Selene by Atla AI: Open Source LLM Judge for AI App Evaluation

Selene

3.5 | 126 | 0
Type:
Open Source Projects
Last Updated:
2025/09/14
Description:
Selene by Atla AI provides precise judgments on your AI app's performance. Explore open source LLM Judge models for industry-leading accuracy and reliable AI evaluation.
Share:
LLM evaluation
AI judge
model evaluation
open source AI
AI reliability

Overview of Selene

Selene by Atla AI: Frontier AI Evaluation Models

What is Selene?

Selene is a suite of open-source LLM Judge models developed by Atla AI, designed to provide precise and reliable evaluations of AI application performance. It helps developers build trust with customers by ensuring the reliability of their generative AI apps through detailed scores and actionable critiques.

How does Selene work?

Selene models function as LLM-as-a-Judge, analyzing AI responses to provide scores and critiques.

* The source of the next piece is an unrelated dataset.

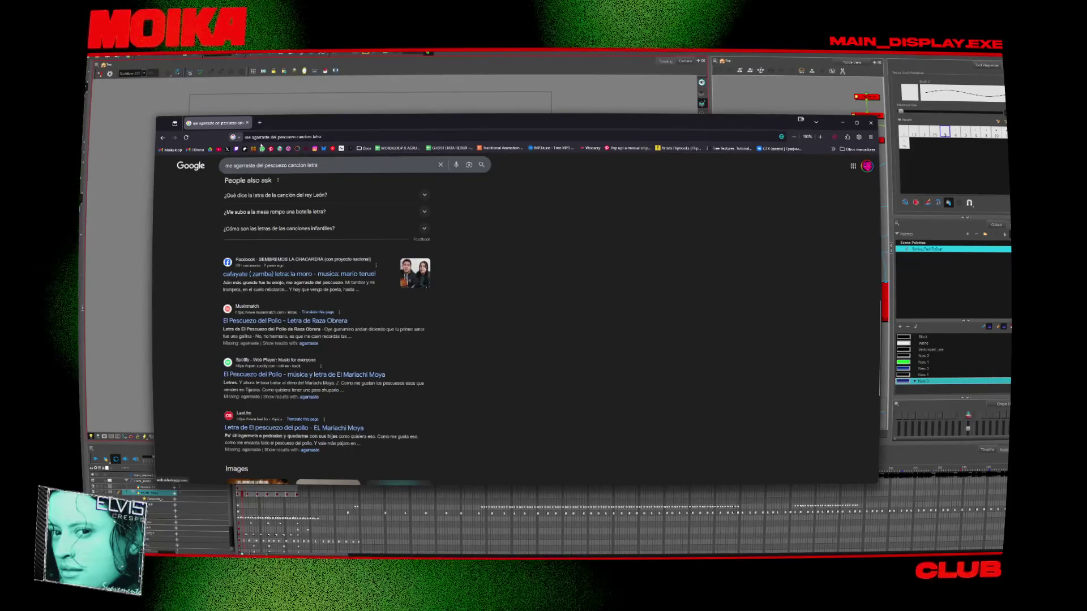
{"action": "scroll", "coordinate": [182, 233], "scroll_direction": "down", "scroll_amount": 3}
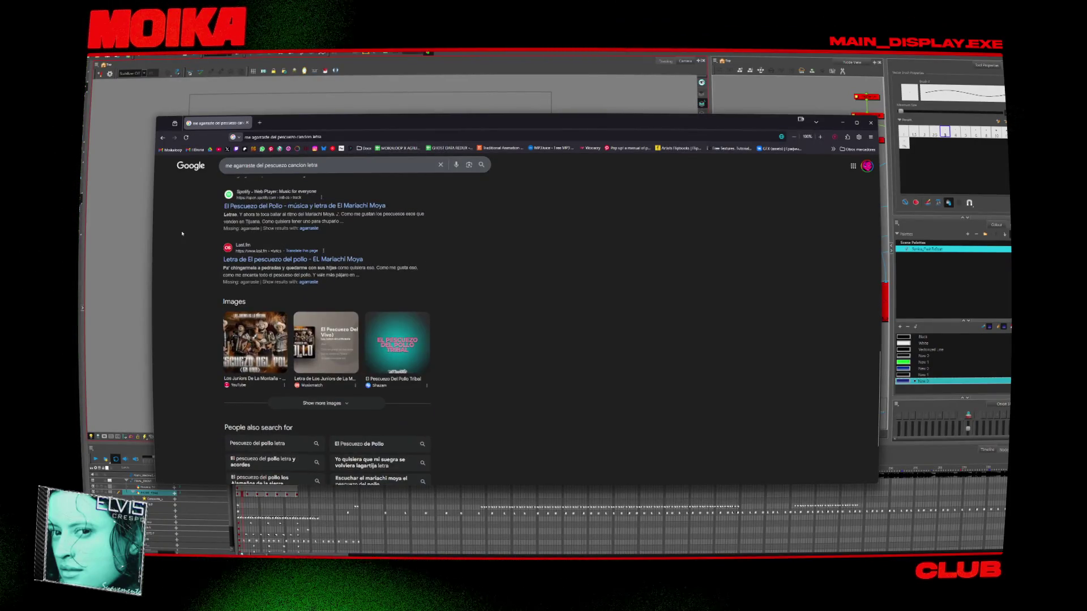
{"action": "key", "text": "alt+Tab"}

You can use the Selene models through Hugging Face Transformers, Ollama, or Github.

Selene Models

Explore the right size for your evaluation needs with two primary models:

  • Selene 1: The flagship model offering industry-leading accuracy across a wide variety of evaluation tasks. Ideal for pre-production evaluations.
  • Selene 1 Mini: A lean, optimized version perfect for running evaluations at inference time, prioritizing speed and efficiency.

Key Features and Benefits

  • High Accuracy: Selene is designed to provide the most accurate evaluations available.
  • Versatile Evaluation: Suitable for a wide variety of eval tasks.
  • Optimized for Speed: Selene 1 Mini is optimized for running evals quickly during inference.
  • Open Source: Use and contribute to the models through Hugging Face Transformers.

How to Use Selene

To use Selene, you can leverage the Hugging Face Transformers library. Here's a simple example:

from transformers import AutoModelForCausalLM, AutoTokenizer

device = "cuda"  # the device to load the model onto
model_id = "AtlaAI/Selene-1-Mini-Llama-3.1-8B"
model = AutoModelForCausalLM.from_pretrained(model_id, device_map="auto")
tokenizer = AutoTokenizer.from_pretrained(model_id)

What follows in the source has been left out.